--- Extracted page text data ---
* * *
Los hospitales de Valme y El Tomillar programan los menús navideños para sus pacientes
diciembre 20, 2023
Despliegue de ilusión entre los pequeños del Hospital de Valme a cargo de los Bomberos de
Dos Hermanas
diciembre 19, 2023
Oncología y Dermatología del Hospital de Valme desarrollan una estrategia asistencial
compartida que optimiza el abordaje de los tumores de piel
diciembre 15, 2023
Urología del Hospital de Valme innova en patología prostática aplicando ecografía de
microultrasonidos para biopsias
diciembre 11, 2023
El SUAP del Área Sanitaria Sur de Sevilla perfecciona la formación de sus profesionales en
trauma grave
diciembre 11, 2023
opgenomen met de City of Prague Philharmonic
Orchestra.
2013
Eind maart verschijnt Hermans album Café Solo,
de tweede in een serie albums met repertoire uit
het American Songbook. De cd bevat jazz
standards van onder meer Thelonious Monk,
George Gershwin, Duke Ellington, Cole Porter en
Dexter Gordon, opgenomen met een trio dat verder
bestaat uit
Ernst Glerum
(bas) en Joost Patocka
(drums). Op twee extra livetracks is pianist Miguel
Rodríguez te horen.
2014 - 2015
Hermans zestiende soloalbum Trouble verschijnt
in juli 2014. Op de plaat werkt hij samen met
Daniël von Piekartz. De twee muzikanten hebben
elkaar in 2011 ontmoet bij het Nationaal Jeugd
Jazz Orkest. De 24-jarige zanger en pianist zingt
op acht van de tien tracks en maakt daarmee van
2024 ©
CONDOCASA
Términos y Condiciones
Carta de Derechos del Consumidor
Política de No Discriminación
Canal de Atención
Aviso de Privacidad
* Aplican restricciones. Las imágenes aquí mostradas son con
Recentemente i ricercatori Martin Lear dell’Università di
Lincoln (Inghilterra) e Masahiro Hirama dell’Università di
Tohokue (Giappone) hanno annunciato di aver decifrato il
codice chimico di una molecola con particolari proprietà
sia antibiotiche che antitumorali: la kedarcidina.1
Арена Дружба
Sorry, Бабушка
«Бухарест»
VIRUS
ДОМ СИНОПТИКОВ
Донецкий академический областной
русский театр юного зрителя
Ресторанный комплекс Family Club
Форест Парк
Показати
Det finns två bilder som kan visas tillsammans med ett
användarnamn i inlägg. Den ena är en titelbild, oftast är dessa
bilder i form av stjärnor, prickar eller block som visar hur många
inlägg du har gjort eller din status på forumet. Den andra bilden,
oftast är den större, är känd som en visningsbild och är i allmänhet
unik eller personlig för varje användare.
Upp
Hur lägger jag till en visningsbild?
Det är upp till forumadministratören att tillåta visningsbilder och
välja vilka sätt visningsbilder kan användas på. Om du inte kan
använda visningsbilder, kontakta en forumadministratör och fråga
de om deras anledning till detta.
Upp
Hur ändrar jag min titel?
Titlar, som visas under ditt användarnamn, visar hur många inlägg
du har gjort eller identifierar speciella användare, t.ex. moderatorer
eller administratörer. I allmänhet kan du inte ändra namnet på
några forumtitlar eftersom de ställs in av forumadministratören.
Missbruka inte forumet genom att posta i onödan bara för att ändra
* * *
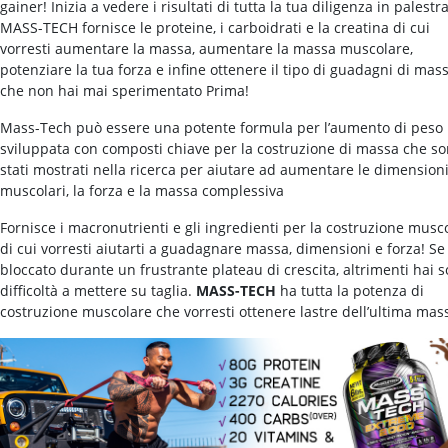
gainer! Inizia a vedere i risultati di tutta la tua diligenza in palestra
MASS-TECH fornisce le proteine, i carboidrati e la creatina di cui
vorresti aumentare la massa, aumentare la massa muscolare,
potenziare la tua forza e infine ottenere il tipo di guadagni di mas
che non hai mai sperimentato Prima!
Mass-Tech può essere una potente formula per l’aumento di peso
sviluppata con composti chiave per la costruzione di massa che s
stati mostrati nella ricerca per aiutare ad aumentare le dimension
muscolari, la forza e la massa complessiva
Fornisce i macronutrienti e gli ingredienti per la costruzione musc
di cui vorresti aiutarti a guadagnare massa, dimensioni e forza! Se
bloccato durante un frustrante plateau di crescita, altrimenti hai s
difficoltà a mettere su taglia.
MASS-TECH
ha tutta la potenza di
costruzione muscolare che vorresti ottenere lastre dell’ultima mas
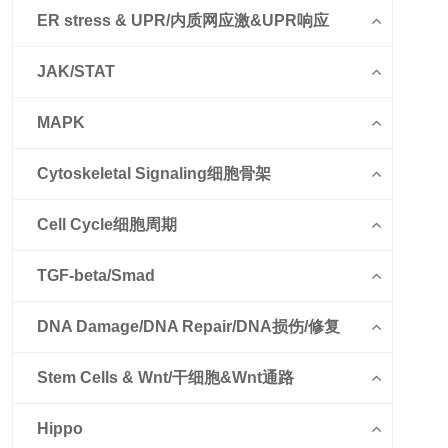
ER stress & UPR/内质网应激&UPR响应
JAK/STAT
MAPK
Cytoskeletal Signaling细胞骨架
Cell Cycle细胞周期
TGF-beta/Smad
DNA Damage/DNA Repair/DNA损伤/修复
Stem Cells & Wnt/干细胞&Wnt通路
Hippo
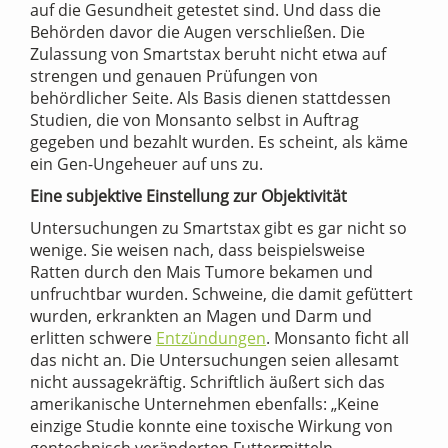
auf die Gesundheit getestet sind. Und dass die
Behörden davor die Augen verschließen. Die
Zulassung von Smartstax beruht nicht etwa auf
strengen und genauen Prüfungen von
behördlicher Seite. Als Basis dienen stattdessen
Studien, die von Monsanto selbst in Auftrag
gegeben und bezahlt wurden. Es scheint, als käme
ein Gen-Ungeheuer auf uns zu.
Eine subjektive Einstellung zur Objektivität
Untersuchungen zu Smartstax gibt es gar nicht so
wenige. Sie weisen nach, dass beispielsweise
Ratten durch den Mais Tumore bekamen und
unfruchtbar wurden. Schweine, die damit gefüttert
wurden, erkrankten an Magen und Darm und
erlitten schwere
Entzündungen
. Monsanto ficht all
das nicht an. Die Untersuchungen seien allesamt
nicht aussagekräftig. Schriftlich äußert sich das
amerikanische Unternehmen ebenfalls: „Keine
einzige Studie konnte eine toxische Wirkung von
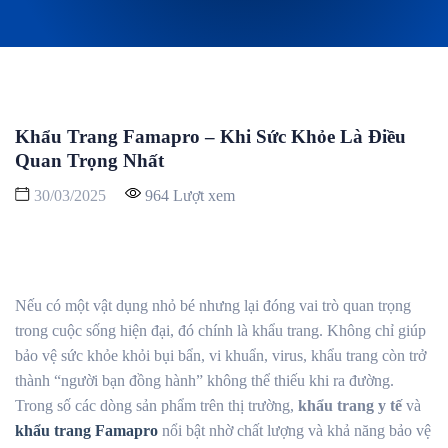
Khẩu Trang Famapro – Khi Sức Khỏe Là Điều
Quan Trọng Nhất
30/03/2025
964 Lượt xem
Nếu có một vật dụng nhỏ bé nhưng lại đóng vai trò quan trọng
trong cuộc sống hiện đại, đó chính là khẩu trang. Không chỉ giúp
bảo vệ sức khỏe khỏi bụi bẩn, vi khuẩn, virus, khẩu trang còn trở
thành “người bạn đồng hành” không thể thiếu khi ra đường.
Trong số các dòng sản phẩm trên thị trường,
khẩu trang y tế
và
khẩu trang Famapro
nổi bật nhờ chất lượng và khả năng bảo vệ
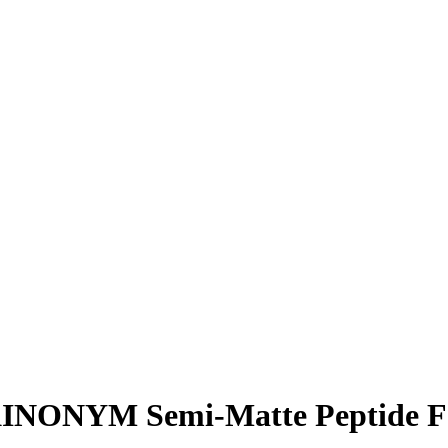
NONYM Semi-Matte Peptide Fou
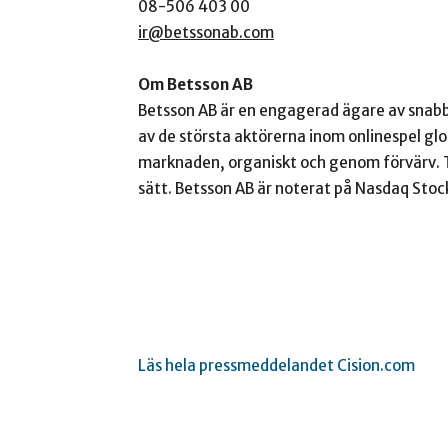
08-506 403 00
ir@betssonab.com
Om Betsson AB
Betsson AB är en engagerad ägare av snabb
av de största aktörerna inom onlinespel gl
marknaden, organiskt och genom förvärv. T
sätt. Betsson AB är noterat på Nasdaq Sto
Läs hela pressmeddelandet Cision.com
* * *
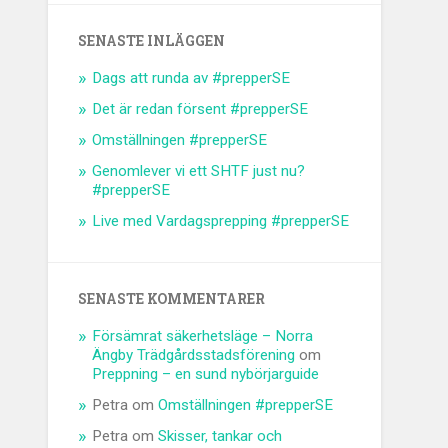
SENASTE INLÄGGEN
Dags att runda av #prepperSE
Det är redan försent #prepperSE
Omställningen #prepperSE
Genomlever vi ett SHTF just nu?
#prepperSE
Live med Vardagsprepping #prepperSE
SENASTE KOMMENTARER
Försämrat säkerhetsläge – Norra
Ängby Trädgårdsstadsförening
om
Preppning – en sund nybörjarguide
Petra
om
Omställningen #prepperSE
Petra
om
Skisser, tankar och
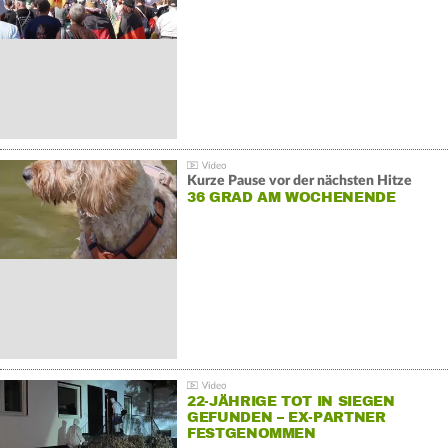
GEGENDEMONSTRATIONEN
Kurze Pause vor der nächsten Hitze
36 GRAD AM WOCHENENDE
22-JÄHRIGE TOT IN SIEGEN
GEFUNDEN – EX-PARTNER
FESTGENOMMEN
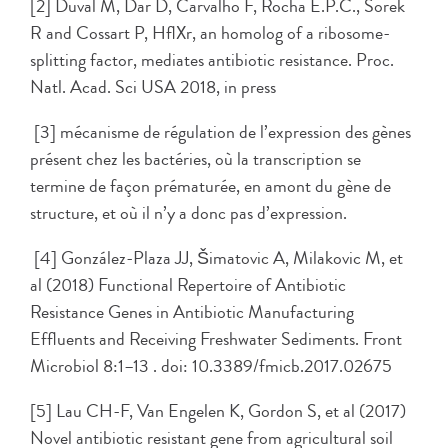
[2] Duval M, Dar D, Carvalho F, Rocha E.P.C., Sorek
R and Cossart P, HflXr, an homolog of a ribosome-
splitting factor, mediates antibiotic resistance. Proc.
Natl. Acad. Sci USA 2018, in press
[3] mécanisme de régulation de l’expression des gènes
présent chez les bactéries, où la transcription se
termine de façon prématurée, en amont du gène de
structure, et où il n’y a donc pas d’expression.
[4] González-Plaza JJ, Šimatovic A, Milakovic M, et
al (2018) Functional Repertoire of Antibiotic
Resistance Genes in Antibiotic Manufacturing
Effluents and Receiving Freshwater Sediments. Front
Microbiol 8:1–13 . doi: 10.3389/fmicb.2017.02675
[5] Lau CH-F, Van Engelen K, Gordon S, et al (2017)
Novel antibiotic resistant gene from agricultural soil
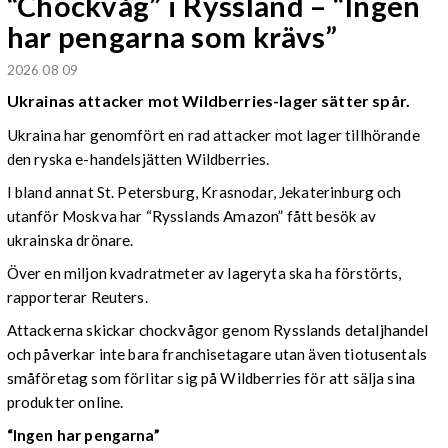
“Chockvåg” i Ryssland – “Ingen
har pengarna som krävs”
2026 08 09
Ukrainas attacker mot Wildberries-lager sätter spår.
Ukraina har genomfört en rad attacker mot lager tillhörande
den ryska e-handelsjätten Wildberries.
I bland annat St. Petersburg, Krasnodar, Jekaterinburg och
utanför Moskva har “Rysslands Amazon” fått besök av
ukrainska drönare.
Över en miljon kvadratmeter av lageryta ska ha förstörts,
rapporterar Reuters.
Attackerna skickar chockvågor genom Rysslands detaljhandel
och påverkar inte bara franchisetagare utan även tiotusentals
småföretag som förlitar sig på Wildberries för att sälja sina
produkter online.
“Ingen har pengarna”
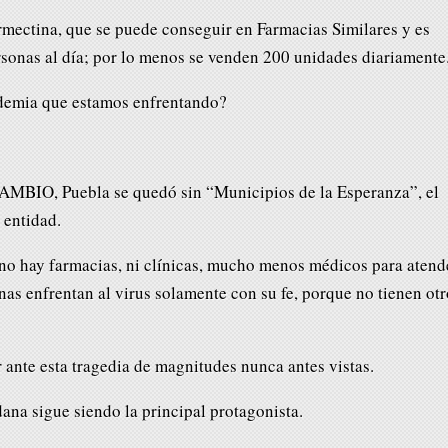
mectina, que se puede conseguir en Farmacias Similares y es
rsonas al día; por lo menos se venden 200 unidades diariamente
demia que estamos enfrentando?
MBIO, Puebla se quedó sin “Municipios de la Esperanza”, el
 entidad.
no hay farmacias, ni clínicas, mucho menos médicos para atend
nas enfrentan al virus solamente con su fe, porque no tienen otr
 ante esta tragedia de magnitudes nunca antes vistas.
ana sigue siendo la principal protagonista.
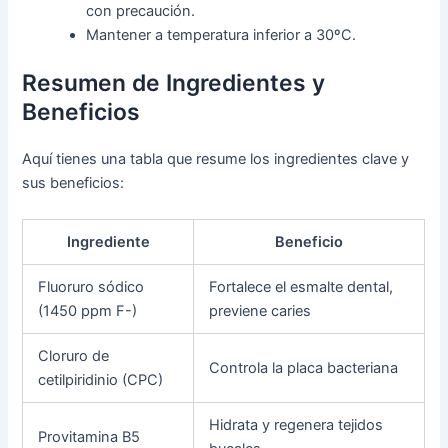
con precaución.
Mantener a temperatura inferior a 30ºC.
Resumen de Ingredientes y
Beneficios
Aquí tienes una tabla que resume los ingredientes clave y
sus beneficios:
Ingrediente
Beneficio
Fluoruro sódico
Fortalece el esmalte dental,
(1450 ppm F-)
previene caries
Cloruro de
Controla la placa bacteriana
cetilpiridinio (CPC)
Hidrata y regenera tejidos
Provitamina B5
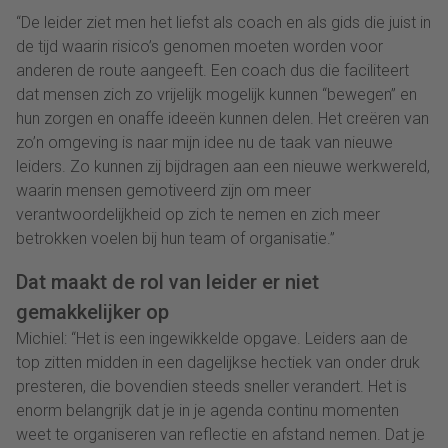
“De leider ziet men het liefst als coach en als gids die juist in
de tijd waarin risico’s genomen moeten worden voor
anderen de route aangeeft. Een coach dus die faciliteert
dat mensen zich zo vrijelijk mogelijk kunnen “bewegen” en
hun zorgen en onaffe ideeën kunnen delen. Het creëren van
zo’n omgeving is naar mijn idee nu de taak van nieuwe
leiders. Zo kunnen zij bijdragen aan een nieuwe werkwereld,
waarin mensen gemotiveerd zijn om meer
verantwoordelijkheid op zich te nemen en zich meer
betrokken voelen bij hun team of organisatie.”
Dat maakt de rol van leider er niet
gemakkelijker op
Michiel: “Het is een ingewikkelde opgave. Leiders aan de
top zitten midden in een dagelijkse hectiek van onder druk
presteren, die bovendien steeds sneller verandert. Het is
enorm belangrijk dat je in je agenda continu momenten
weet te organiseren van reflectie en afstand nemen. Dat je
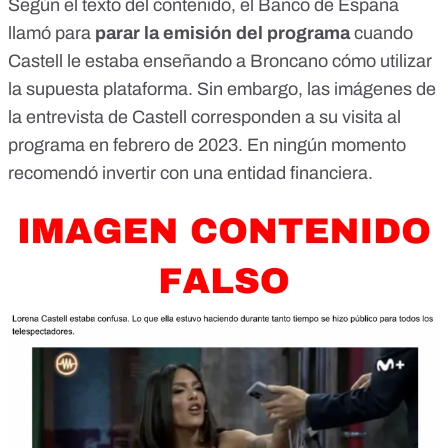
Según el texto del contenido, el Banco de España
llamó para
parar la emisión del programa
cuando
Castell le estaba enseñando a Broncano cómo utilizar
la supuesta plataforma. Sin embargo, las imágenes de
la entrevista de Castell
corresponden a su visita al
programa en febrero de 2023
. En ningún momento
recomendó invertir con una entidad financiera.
* * *
Gather each line in the data that holds the string "SENASTE".

--- Answer to the exercise ---
SENASTE INLÄGGEN
SENASTE KOMMENTARER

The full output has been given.